I did visit my doctor the first time it happened. He told me that it would likely resolve itself in half an hour or so, but in case it didn’t, he gave me some Imigran®. I was grateful to have a backup plan.

The next time I experienced one, I simply waited it out. Within twenty-five minutes, it dissipated, and my vision returned to normal.

I got another one about a week later while sitting at my computer at work. I had to take a

break, because I could not see the words that I was typing on the screen. I literally could not read.

After thirty-five minutes of partial blindness, I felt it was time to take the Imigran®. I swallowed the pill, and about fifteen minutes later, my vision started to return. Five minutes after that, I could read again.

Post 4

My dad and I sometimes experience migraines but not in headache form. Our eyesight is affected. Had his doctor not told him that this phenomenon was a migraine, I would have seriously thought I was going blind when it happened to me.

I was removing my nail polish at around midnight, so my parents were asleep. Suddenly, I could not see my nails out of my right eye. All I could see were purple spots, and even when I shut my eyes, I still saw them.

I woke up my mom crying and told her, “I can’t see!” She freaked out at first, but when I described to her what was happening, she told me that it was just like my dad’s migraines that his eye doctor diagnosed as such.

Post 3

I have never personally experienced a migraine headache, but my mother battled them for years. She missed so much work that she eventually just quit. She thought she would never recover.

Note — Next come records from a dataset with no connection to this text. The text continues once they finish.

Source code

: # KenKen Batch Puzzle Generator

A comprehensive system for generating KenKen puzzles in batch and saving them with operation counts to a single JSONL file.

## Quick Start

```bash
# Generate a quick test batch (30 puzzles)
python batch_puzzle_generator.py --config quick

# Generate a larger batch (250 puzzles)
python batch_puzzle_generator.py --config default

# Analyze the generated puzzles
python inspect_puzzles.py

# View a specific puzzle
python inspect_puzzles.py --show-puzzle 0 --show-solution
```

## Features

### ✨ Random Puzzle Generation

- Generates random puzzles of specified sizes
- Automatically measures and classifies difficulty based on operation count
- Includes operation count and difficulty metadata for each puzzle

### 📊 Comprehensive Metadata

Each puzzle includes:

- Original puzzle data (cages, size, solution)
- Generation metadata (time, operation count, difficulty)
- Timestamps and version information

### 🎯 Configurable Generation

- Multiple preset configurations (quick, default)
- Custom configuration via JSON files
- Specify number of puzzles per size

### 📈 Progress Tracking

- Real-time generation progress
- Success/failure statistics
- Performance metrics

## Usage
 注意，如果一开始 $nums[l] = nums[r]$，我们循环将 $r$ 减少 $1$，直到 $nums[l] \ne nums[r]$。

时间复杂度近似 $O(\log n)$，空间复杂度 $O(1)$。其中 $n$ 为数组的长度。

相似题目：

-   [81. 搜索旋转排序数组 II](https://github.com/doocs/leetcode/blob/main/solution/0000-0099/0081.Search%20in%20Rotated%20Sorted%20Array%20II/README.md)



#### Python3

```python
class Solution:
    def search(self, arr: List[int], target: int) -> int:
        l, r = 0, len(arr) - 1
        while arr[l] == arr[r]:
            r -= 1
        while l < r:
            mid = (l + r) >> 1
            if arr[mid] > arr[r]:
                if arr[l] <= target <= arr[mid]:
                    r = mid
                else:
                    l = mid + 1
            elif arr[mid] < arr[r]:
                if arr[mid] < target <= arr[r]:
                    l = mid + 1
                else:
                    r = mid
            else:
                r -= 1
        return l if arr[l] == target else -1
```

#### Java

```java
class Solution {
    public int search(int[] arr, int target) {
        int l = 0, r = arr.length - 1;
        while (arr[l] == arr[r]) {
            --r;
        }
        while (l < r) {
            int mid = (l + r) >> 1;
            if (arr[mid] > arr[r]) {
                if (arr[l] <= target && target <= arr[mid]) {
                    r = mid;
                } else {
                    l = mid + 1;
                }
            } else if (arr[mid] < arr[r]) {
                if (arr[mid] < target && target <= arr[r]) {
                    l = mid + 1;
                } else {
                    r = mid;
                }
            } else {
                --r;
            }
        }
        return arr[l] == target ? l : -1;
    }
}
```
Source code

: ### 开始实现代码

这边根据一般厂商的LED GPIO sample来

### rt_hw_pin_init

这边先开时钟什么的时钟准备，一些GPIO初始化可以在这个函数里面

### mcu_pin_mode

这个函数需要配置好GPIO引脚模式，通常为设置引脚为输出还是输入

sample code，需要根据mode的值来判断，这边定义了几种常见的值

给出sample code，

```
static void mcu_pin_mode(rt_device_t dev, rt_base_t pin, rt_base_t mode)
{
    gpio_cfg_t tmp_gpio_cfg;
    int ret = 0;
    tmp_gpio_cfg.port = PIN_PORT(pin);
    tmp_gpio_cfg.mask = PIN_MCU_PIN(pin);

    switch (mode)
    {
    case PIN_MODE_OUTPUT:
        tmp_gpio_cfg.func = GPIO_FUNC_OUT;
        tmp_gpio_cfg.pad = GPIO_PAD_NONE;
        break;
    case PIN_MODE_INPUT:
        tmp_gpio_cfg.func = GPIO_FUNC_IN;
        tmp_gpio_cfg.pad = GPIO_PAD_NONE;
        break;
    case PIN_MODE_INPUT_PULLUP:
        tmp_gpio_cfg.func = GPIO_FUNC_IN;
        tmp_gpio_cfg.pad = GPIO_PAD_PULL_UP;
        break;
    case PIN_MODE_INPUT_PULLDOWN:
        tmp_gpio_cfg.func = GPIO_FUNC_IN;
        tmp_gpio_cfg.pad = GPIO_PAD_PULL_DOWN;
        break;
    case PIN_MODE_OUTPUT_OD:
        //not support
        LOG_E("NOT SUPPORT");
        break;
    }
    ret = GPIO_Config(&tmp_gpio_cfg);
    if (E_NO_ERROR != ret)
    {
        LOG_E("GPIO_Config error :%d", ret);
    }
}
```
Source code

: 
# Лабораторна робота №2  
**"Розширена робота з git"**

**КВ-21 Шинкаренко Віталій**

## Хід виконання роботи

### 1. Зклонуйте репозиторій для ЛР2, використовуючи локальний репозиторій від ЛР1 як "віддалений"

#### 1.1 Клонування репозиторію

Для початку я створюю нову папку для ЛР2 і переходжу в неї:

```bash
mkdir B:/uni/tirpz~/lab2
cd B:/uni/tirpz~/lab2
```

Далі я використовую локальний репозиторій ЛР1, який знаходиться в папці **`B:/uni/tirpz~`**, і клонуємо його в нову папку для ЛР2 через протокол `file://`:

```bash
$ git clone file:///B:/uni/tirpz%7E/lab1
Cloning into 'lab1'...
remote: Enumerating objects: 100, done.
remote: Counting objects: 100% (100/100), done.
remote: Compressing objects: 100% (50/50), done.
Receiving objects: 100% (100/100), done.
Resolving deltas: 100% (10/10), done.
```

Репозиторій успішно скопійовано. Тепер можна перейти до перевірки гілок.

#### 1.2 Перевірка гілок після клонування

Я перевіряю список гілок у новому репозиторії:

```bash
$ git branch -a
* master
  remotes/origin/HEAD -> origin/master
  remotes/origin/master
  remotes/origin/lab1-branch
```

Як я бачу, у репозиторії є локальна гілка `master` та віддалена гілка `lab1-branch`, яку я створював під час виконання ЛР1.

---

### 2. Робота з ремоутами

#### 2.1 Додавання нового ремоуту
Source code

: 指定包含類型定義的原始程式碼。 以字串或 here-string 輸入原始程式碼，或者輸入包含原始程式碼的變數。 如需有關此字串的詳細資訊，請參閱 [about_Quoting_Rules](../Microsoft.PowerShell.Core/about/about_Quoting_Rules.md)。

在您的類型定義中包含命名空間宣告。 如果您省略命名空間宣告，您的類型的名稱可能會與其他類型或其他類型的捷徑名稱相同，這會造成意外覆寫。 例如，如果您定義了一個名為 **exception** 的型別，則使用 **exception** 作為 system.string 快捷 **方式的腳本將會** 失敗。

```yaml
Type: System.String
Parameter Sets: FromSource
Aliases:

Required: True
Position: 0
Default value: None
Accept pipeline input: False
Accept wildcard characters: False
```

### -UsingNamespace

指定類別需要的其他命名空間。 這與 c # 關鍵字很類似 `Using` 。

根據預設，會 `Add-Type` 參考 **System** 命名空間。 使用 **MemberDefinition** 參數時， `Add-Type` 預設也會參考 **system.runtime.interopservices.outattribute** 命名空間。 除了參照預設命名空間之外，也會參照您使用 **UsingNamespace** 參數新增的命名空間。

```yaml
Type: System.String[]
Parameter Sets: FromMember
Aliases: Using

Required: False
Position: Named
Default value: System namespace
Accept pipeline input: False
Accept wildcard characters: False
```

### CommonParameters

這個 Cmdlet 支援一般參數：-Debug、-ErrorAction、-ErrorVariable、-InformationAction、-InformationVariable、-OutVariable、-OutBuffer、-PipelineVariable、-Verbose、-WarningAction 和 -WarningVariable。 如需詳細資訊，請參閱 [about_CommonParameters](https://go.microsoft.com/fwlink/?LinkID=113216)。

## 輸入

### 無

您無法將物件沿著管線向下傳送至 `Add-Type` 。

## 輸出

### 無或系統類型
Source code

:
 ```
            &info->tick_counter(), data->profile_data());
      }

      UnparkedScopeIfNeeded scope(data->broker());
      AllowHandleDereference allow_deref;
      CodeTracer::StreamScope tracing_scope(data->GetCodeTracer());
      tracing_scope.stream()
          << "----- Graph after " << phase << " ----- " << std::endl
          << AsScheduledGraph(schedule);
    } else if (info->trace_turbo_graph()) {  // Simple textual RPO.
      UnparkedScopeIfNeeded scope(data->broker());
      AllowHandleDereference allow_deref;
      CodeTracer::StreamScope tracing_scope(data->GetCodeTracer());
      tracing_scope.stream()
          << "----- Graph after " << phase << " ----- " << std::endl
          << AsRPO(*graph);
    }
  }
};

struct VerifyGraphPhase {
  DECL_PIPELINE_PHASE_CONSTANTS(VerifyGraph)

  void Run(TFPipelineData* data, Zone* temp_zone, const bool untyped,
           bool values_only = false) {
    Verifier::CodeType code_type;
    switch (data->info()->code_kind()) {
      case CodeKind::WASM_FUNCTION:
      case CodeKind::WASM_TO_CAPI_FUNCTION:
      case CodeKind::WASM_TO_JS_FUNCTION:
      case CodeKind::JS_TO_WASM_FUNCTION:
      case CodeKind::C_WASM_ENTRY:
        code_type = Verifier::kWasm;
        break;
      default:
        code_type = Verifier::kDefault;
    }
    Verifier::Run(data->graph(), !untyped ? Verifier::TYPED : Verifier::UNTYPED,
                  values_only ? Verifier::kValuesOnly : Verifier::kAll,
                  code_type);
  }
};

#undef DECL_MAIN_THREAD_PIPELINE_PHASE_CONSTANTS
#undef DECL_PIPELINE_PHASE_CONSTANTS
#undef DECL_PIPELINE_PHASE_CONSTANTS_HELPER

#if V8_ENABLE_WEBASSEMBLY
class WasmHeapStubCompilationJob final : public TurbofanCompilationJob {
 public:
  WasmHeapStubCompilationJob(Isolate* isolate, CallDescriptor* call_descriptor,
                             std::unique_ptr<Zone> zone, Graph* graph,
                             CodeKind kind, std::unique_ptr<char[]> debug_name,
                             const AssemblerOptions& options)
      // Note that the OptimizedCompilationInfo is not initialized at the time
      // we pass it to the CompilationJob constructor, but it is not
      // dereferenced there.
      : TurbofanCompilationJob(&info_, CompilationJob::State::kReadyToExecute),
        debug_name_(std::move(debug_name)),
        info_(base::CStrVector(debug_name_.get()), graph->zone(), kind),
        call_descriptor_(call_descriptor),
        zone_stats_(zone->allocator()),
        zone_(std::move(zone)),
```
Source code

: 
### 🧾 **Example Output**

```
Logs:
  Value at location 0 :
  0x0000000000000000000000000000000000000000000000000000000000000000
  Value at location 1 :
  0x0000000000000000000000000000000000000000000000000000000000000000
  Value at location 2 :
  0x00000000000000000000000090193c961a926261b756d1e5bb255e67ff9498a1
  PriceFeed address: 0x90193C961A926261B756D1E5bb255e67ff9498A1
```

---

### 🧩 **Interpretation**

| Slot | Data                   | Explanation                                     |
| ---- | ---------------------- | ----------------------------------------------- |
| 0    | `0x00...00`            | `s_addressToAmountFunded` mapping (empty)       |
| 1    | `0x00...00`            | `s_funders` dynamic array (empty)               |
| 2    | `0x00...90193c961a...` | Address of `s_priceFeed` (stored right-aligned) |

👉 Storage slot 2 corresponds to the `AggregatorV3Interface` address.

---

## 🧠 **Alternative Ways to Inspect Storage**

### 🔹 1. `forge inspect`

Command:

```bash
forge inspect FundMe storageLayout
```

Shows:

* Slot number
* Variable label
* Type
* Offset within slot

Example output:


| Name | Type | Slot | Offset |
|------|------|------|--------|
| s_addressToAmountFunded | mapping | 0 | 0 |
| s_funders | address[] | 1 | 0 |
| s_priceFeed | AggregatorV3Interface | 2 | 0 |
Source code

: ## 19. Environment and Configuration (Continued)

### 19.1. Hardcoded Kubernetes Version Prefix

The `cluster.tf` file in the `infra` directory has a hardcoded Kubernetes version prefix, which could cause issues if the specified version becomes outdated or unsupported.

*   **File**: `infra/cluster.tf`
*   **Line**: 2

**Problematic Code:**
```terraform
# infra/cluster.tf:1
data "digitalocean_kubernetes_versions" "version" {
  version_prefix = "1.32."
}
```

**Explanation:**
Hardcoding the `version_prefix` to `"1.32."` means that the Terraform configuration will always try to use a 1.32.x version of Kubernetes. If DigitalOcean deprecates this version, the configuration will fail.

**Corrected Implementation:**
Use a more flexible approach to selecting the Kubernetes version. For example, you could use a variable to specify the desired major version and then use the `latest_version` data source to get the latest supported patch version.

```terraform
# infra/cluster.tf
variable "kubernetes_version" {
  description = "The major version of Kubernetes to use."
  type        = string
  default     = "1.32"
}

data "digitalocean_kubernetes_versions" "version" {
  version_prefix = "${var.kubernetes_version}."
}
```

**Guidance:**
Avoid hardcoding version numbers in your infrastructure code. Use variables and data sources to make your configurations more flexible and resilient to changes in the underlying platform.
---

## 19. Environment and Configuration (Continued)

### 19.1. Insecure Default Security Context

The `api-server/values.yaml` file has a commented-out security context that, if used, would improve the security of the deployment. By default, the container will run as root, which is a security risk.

She would take Imigran® to relieve them once they occurred, but it made her sleepy, so she could not take it at work. Her doctor eventually put her on a preventative medicine that kept them from coming back.

Today, she still keeps Imigran® around just in case she gets another headache. From what I can tell by her behavior during one, it is extremely painful and renders you immobile.

Post 2

@manykitties2 - As I understand it you can't actually take more serotonin, you can just take things that stimulate your own body to make more of it. Serotonin is made in the brain, and is generally known as the happiness chemical.

For a lot of people taking up a bit of exercise everyday and getting a pet can really help to boost their serotonin level. Being calm and relaxed actually makes you even happier in the long run. It seems as though the happiness chemicals get their biggest boost from being happy.

While I am sure that a drug like Imigran can be effective, perhaps more people should try to naturally up their serotonin levels to help with migraines.

Post 1

I wish I had known about Imigran when I was younger, as I used to have the worst migraines that would last for days. Sometimes my headaches would get so bad that I literally couldn't look at a light without crying, the pain was so intense.

My doctor at the time gave me some prescription pain killers, but they could only do so much. More than anything they usually just ended up putting me to sleep.

I guess as scientists begin to better understand the brain the more effective our pills will be. I wonder if other products that naturally contain serotonin could help people with migraines?